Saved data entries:
____________
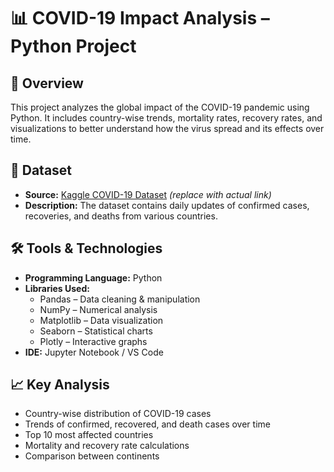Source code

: # 📊 COVID-19 Impact Analysis – Python Project

## 📌 Overview
This project analyzes the global impact of the COVID-19 pandemic using Python. It includes country-wise trends, mortality rates, recovery rates, and visualizations to better understand how the virus spread and its effects over time.

## 📂 Dataset
- **Source:** [Kaggle COVID-19 Dataset](https://www.kaggle.com/) *(replace with actual link)*
- **Description:** The dataset contains daily updates of confirmed cases, recoveries, and deaths from various countries.

## 🛠 Tools & Technologies
- **Programming Language:** Python
- **Libraries Used:**
  - Pandas – Data cleaning & manipulation
  - NumPy – Numerical analysis
  - Matplotlib – Data visualization
  - Seaborn – Statistical charts
  - Plotly – Interactive graphs
- **IDE:** Jupyter Notebook / VS Code

## 📈 Key Analysis
- Country-wise distribution of COVID-19 cases
- Trends of confirmed, recovered, and death cases over time
- Top 10 most affected countries
- Mortality and recovery rate calculations
- Comparison between continents

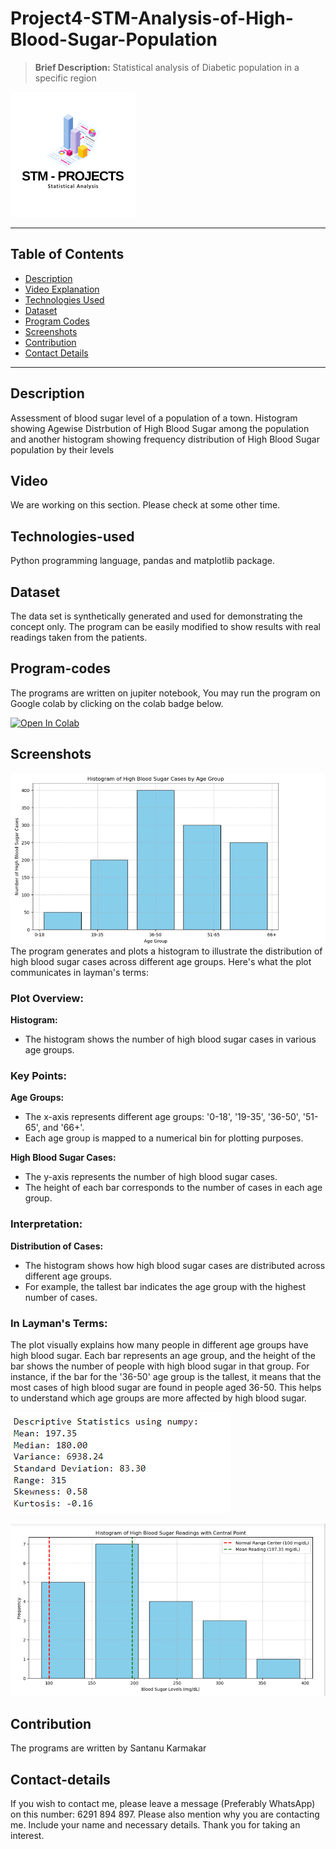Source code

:# Project4-STM-Analysis-of-High-Blood-Sugar-Population
> **Brief Description:** Statistical analysis of Diabetic population in a specific region

![Project Logo](STMProjects.png)

---

## Table of Contents

- [Description](#description)
- [Video Explanation](#video)
- [Technologies Used](#technologies-used)
- [Dataset](#dataset)
- [Program Codes ](#program-codes)
- [Screenshots](#screenshots)
- [Contribution](#contributipn)
- [Contact Details](#contact-details)

---

## Description

Assessment of blood sugar level of a population of a town. Histogram showing Agewise Distrbution of High Blood Sugar among the population and another histogram showing frequency distribution of High Blood Sugar population by their levels

## Video
<!--
[![Watch the video](https://img.youtube.com/vi/tbd/hqdefault.jpg)](https://www.youtube.com/watch?v=tbd) 
-->

We are working on this section. Please check at some other time.

## Technologies-used

Python programming language, pandas and matplotlib package.

## Dataset

The data set is synthetically generated and used for demonstrating the concept only. The program can be easily modified to show results with real readings taken from the patients.

## Program-codes

The programs are written on jupiter notebook, You may run the program on Google colab by clicking on the colab badge below.

[![Open In Colab](https://colab.research.google.com/assets/colab-badge.svg)](https://colab.research.google.com/github/fromsantanu/Project4-STM-Analysis-of-High-Blood-Sugar-Population/blob/main/Project4-STM-Analysis-of-High-Blood-Sugar-Population.ipynb)

## Screenshots

![Program Output](output1.png)
The program generates and plots a histogram to illustrate the distribution of high blood sugar cases across different age groups. Here's what the plot communicates in layman's terms:

### Plot Overview:
**Histogram:**
- The histogram shows the number of high blood sugar cases in various age groups.

### Key Points:
**Age Groups:**
- The x-axis represents different age groups: '0-18', '19-35', '36-50', '51-65', and '66+'.
- Each age group is mapped to a numerical bin for plotting purposes.

**High Blood Sugar Cases:**
- The y-axis represents the number of high blood sugar cases.
- The height of each bar corresponds to the number of cases in each age group.

### Interpretation:
**Distribution of Cases:**
- The histogram shows how high blood sugar cases are distributed across different age groups.
- For example, the tallest bar indicates the age group with the highest number of cases.

### In Layman's Terms:
The plot visually explains how many people in different age groups have high blood sugar. Each bar represents an age group, and the height of the bar shows the number of people with high blood sugar in that group. For instance, if the bar for the '36-50' age group is the tallest, it means that the most cases of high blood sugar are found in people aged 36-50. This helps to understand which age groups are more affected by high blood sugar.


![Program Output](output.png)

![Program Output](output2.png)

## Contribution

The programs are written by Santanu Karmakar

## Contact-details

If you wish to contact me, please leave a message (Preferably WhatsApp) on this number: 6291 894 897.
Please also mention why you are contacting me. Include your name and necessary details.
Thank you for taking an interest.
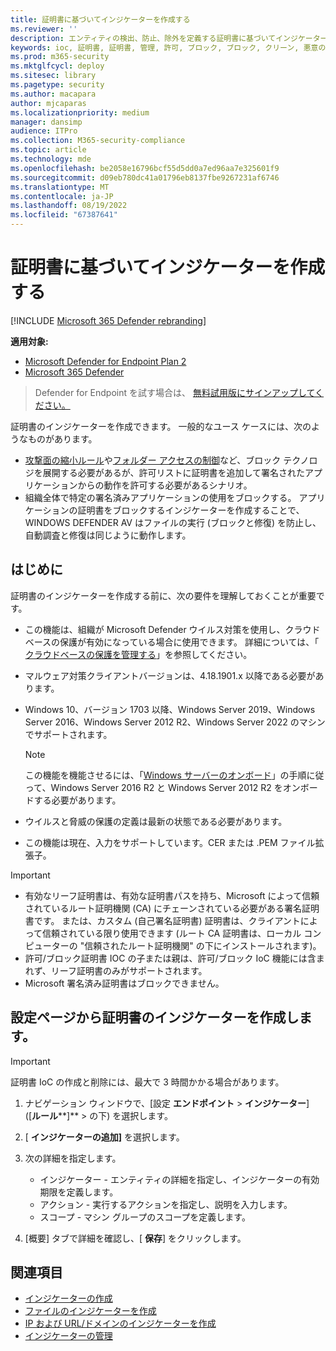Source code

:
 ```yaml
---
title: 証明書に基づいてインジケーターを作成する
ms.reviewer: ''
description: エンティティの検出、防止、除外を定義する証明書に基づいてインジケーターを作成します。
keywords: ioc, 証明書, 証明書, 管理, 許可, ブロック, ブロック, クリーン, 悪意のある, ファイル ハッシュ, IP アドレス, URL, ドメイン
ms.prod: m365-security
ms.mktglfcycl: deploy
ms.sitesec: library
ms.pagetype: security
ms.author: macapara
author: mjcaparas
ms.localizationpriority: medium
manager: dansimp
audience: ITPro
ms.collection: M365-security-compliance
ms.topic: article
ms.technology: mde
ms.openlocfilehash: be2058e16796bcf55d5dd0a7ed96aa7e325601f9
ms.sourcegitcommit: d09eb780dc41a01796eb8137fbe9267231af6746
ms.translationtype: MT
ms.contentlocale: ja-JP
ms.lasthandoff: 08/19/2022
ms.locfileid: "67387641"
---
```

# <a name="create-indicators-based-on-certificates"></a>証明書に基づいてインジケーターを作成する

[!INCLUDE [Microsoft 365 Defender rebranding](../../includes/microsoft-defender.md)]


**適用対象:**
- [Microsoft Defender for Endpoint Plan 2](https://go.microsoft.com/fwlink/p/?linkid=2154037)
- [Microsoft 365 Defender](https://go.microsoft.com/fwlink/?linkid=2118804)

> Defender for Endpoint を試す場合は、 [無料試用版にサインアップしてください。](https://www.microsoft.com/WindowsForBusiness/windows-atp?ocid=docs-wdatp-automationexclusionlist-abovefoldlink)

証明書のインジケーターを作成できます。 一般的なユース ケースには、次のようなものがあります。

- [攻撃面の縮小ルール](attack-surface-reduction.md)や[フォルダー アクセスの制御](controlled-folders.md)など、ブロック テクノロジを展開する必要があるが、許可リストに証明書を追加して署名されたアプリケーションからの動作を許可する必要があるシナリオ。
- 組織全体で特定の署名済みアプリケーションの使用をブロックする。 アプリケーションの証明書をブロックするインジケーターを作成することで、WINDOWS DEFENDER AV はファイルの実行 (ブロックと修復) を防止し、自動調査と修復は同じように動作します。

## <a name="before-you-begin"></a>はじめに

証明書のインジケーターを作成する前に、次の要件を理解しておくことが重要です。

- この機能は、組織が Microsoft Defender ウイルス対策を使用し、クラウドベースの保護が有効になっている場合に使用できます。 詳細については、「 [クラウドベースの保護を管理する](/windows/security/threat-protection/microsoft-defender-antivirus/deploy-manage-report-microsoft-defender-antivirus)」を参照してください。
- マルウェア対策クライアントバージョンは、4.18.1901.x 以降である必要があります。
- Windows 10、バージョン 1703 以降、Windows Server 2019、Windows Server 2016、Windows Server 2012 R2、Windows Server 2022 のマシンでサポートされます。
    
    >[!NOTE]
    >この機能を機能させるには、「[Windows サーバーのオンボード](configure-server-endpoints.md#windows-server-2012-r2-and-windows-server-2016)」の手順に従って、Windows Server 2016 R2 と Windows Server 2012 R2 をオンボードする必要があります。 

- ウイルスと脅威の保護の定義は最新の状態である必要があります。
- この機能は現在、入力をサポートしています。CER または .PEM ファイル拡張子。

> [!IMPORTANT]
>
> - 有効なリーフ証明書は、有効な証明書パスを持ち、Microsoft によって信頼されているルート証明機関 (CA) にチェーンされている必要がある署名証明書です。 または、カスタム (自己署名証明書) 証明書は、クライアントによって信頼されている限り使用できます (ルート CA 証明書は、ローカル コンピューターの "信頼されたルート証明機関" の下にインストールされます)。
> - 許可/ブロック証明書 IOC の子または親は、許可/ブロック IoC 機能には含まれず、リーフ証明書のみがサポートされます。
> - Microsoft 署名済み証明書はブロックできません。

## <a name="create-an-indicator-for-certificates-from-the-settings-page"></a>設定ページから証明書のインジケーターを作成します。

> [!IMPORTANT]
> 証明書 IoC の作成と削除には、最大で 3 時間かかる場合があります。

1. ナビゲーション ウィンドウで、[設定 **エンドポイント** \> **インジケーター**] ([**ルール****]** \> の下) を選択します。

2. [ **インジケーターの追加]** を選択します。

3. 次の詳細を指定します。
   - インジケーター - エンティティの詳細を指定し、インジケーターの有効期限を定義します。
   - アクション - 実行するアクションを指定し、説明を入力します。
   - スコープ - マシン グループのスコープを定義します。

4. [概要] タブで詳細を確認し、[ **保存**] をクリックします。

## <a name="related-topics"></a>関連項目

- [インジケーターの作成](manage-indicators.md)
- [ファイルのインジケーターを作成 ](indicator-file.md)
- [IP および URL/ドメインのインジケーターを作成](indicator-ip-domain.md)
- [インジケーターの管理](indicator-manage.md)
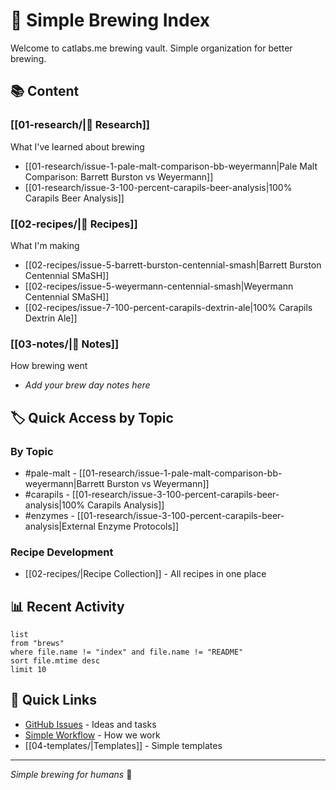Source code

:# 🍺 Simple Brewing Index

Welcome to catlabs.me brewing vault. Simple organization for better brewing.

## 📚 Content

### [[01-research/|📖 Research]]
What I've learned about brewing
- [[01-research/issue-1-pale-malt-comparison-bb-weyermann|Pale Malt Comparison: Barrett Burston vs Weyermann]]
- [[01-research/issue-3-100-percent-carapils-beer-analysis|100% Carapils Beer Analysis]]

### [[02-recipes/|🍺 Recipes]]
What I'm making
- [[02-recipes/issue-5-barrett-burston-centennial-smash|Barrett Burston Centennial SMaSH]]
- [[02-recipes/issue-5-weyermann-centennial-smash|Weyermann Centennial SMaSH]]
- [[02-recipes/issue-7-100-percent-carapils-dextrin-ale|100% Carapils Dextrin Ale]]

### [[03-notes/|📝 Notes]]
How brewing went
- *Add your brew day notes here*

## 🏷️ Quick Access by Topic

### By Topic
- #pale-malt - [[01-research/issue-1-pale-malt-comparison-bb-weyermann|Barrett Burston vs Weyermann]]
- #carapils - [[01-research/issue-3-100-percent-carapils-beer-analysis|100% Carapils Analysis]]
- #enzymes - [[01-research/issue-3-100-percent-carapils-beer-analysis|External Enzyme Protocols]]

### Recipe Development
- [[02-recipes/|Recipe Collection]] - All recipes in one place

## 📊 Recent Activity

```dataview
list
from "brews"
where file.name != "index" and file.name != "README"
sort file.mtime desc
limit 10
```

## 🔗 Quick Links

- [GitHub Issues](https://github.com/alchemycat/catlabs.me/issues) - Ideas and tasks
- [Simple Workflow](../SIMPLE-BREWING.md) - How we work
- [[04-templates/|Templates]] - Simple templates

---
*Simple brewing for humans* 🍺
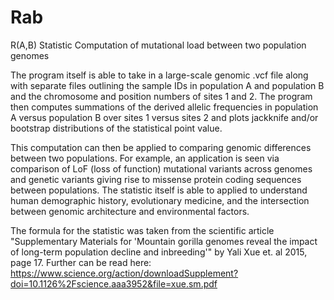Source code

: # Rab
R(A,B) Statistic Computation of mutational load between two population genomes

The program itself is able to take in a large-scale genomic .vcf file along with separate files outlining the sample IDs in population A and population B and the chromosome and position numbers of sites 1 and 2. The program then computes summations of the derived allelic frequencies in population A versus population B over sites 1 versus sites 2 and plots jackknife and/or bootstrap distributions of the statistical point value.

This computation can then be applied to comparing genomic differences between two populations. For example, an application is seen via comparison of LoF (loss of function) mutational variants across genomes and genetic variants giving rise to missense protein coding sequences between populations. The statistic itself is able to applied to understand human demographic history, evolutionary medicine, and the intersection between genomic architecture and environmental factors.

The formula for the statistic was taken from the scientific article "Supplementary Materials for 'Mountain gorilla genomes reveal the impact of long-term population decline and inbreeding'" by Yali Xue et. al 2015, page 17. Further can be read here: https://www.science.org/action/downloadSupplement?doi=10.1126%2Fscience.aaa3952&file=xue.sm.pdf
____________
• _Your assignment_: The lines to reproduce run from the one above containing "### [[03-notes/|📝 Notes]]" through the one containing "The program itself". Copy them exactly and leave out all pictures.

• _Exercise response_:
### [[03-notes/|📝 Notes]]
How brewing went
- *Add your brew day notes here*

## 🏷️ Quick Access by Topic

### By Topic
- #pale-malt - [[01-research/issue-1-pale-malt-comparison-bb-weyermann|Barrett Burston vs Weyermann]]
- #carapils - [[01-research/issue-3-100-percent-carapils-beer-analysis|100% Carapils Analysis]]
- #enzymes - [[01-research/issue-3-100-percent-carapils-beer-analysis|External Enzyme Protocols]]

### Recipe Development
- [[02-recipes/|Recipe Collection]] - All recipes in one place

## 📊 Recent Activity

```dataview
list
from "brews"
where file.name != "index" and file.name != "README"
sort file.mtime desc
limit 10
```

## 🔗 Quick Links

- [GitHub Issues](https://github.com/alchemycat/catlabs.me/issues) - Ideas and tasks
- [Simple Workflow](../SIMPLE-BREWING.md) - How we work
- [[04-templates/|Templates]] - Simple templates

---
*Simple brewing for humans* 🍺
Source code

: # Rab
R(A,B) Statistic Computation of mutational load between two population genomes

The program itself is able to take in a large-scale genomic .vcf file along with separate files outlining the sample IDs in population A and population B and the chromosome and position numbers of sites 1 and 2. The program then computes summations of the derived allelic frequencies in population A versus population B over sites 1 versus sites 2 and plots jackknife and/or bootstrap distributions of the statistical point value.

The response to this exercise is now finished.